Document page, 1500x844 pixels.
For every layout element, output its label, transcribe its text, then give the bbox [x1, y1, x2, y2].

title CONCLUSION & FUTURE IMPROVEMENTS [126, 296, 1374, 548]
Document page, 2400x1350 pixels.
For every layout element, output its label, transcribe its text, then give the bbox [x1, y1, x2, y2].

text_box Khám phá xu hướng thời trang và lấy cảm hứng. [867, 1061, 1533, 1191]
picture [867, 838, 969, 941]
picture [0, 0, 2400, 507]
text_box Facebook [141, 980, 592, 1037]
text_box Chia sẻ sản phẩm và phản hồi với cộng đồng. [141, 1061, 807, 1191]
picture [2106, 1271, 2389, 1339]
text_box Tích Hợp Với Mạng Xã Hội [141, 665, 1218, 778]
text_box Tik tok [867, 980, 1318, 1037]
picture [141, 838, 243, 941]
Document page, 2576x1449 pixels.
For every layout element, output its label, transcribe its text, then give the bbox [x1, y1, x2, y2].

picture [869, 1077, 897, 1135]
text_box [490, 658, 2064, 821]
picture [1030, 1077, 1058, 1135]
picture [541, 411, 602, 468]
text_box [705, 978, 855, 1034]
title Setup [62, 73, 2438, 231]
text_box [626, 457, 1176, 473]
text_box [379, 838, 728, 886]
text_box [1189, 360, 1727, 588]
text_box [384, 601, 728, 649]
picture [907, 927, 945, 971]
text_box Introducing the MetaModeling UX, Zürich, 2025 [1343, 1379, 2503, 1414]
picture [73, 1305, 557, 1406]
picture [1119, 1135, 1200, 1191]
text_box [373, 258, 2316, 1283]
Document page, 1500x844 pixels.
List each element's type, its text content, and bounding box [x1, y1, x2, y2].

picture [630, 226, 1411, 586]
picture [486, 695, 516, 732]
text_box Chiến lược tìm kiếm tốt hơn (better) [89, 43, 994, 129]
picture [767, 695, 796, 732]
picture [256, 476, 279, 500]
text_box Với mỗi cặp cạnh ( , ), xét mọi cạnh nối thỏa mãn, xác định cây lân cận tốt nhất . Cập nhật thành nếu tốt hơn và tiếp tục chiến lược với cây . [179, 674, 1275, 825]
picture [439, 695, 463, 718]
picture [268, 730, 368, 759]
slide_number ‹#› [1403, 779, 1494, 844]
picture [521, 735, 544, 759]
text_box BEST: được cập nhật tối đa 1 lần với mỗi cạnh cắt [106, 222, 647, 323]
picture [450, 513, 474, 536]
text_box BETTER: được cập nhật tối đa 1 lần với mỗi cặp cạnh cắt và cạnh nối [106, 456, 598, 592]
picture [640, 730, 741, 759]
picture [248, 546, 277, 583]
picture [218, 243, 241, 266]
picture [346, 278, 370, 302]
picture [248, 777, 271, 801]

» REQUIRED WORK: Count the lines above with the string "Document"; report only that figure.

» PROBLEM SOLUTION: 4